One of the main reasons for noncompliance is the occurrence of adverse events [25]. In this study, the overall incidence of adverse events was similar between the two bisphosphonate regimens. The number of patients who were withdrawn from the study because of adverse events was also similar in both treatments. These results were also consistent with the previous BALTO studies.

Clinical trials evaluating the GI tolerability of bisphosphonates have found no significant differences in the incidence of spontaneously reported GI adverse events between placebo and bisphosphonates [2, 4, 26]. However, GI adverse symptoms have been reported with bisphosphonate use in the clinical setting and may be an important factor for discontinuing treatment [27-30]. BALTO I and II reported that the patients receiving both the monthly ibandronate and weekly alendronate regimens experienced similar GI adverse events. In this study, more patients receiving once-weekly risedronate experienced abdominal distension and nausea, though other GI adverse events occurred similarly in both treatments.

In many clinical studies, monthly ibandronate showed a significant increase in bone mineral density (BMD) and a reduction in fracture risk [2, 6, 31]. Once-monthly ibandronate was shown to be clinically comparable to weekly alendronate at increasing BMD after 12 months in both the lumbar spine and total hip [32]. Furthermore, a retrospective cohort study found that patients treated with oral monthly ibandronate or weekly bisphosphonates (alendronate and risedronate) had similar low risks of hip fracture, nonvertebral fracture, and any clinical fracture. Ibandronate patients had a significantly lower relative risk of vertebral fracture than weekly bisphosphonate patients [33]. However, there were few studies comparing the change in bone turnover marker after treatment with monthly ibandronate and weekly bisphosphonates. In the present study, although it was of relatively short duration, both treatment regimens showed a similar percentage change of bone turnover marker.

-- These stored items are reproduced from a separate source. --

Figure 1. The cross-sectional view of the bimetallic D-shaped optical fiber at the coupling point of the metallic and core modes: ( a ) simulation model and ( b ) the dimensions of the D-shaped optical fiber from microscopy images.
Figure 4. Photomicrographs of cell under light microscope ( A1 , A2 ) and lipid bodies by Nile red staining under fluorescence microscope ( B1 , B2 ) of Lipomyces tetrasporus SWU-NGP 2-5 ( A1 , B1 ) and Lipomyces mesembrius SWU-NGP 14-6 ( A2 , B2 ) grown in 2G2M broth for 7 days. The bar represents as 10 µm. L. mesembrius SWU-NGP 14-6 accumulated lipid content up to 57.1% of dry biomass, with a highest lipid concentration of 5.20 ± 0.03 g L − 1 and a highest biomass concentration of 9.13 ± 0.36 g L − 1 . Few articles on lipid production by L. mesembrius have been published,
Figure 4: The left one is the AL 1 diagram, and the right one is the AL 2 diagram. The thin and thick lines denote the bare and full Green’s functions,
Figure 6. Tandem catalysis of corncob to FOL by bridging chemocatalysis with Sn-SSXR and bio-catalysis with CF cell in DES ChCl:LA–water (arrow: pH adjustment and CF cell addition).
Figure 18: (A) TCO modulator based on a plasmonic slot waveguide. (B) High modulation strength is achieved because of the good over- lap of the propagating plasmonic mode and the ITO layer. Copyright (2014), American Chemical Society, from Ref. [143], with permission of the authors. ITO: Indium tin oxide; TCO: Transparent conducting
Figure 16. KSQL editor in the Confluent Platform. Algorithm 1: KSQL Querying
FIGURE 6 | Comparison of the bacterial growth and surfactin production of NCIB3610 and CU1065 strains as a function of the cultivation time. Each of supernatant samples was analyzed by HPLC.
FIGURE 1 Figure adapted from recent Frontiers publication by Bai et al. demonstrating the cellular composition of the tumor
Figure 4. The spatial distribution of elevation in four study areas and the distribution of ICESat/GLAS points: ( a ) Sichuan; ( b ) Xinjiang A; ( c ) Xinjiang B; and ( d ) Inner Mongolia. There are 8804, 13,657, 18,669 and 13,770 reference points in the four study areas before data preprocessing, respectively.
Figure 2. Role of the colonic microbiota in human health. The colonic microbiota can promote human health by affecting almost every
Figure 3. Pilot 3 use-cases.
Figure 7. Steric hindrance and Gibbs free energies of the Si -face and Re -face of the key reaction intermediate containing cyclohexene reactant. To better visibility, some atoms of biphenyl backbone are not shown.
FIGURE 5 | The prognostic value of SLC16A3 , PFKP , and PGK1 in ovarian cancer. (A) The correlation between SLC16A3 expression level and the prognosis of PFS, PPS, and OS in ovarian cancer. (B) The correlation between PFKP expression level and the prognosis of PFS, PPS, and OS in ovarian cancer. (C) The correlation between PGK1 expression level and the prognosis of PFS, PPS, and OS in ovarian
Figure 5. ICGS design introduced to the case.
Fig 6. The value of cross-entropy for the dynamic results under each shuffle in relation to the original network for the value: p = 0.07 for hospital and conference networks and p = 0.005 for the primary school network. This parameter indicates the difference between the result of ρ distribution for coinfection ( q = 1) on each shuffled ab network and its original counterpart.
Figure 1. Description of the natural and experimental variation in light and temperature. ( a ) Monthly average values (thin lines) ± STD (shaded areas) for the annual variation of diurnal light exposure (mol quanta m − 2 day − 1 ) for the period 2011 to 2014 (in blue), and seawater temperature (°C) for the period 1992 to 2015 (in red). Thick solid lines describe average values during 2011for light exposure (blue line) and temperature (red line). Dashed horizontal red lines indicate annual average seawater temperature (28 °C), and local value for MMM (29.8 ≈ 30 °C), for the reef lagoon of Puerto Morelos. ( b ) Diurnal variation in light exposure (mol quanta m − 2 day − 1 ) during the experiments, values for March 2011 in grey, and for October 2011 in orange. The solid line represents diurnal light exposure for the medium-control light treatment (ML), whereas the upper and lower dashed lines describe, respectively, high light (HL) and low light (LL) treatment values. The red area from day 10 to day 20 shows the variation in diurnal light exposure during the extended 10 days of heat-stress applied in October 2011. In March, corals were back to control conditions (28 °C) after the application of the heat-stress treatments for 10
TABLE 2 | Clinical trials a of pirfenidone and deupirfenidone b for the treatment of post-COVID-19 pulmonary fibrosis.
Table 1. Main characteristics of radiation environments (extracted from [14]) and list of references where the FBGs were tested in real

Recently, a study reported that the monthly ibandronate regimen showed a better persistence rate with therapy than the weekly regimen, even though telephone contact was provided only to the monthly ibandronate group [34]. This study was not designed to assess the persistence of treatment. Further studies on monthly ibandronate persistence will be required in Asian countries.

In conclusion, this study confirmed the patient preference for monthly ibandronate over weekly bisphosphonates in Korean. Moreover, the present study indicates that the results previously reported vs. alendronate are also applicable to risedronate. Monthly ibandronate showed similar reduction of bone turnover marker compared to a weekly regimen. Patients with a monthly ibandronate regimen experienced fewer upper GI adverse events (nausea, abdominal distension) in this study.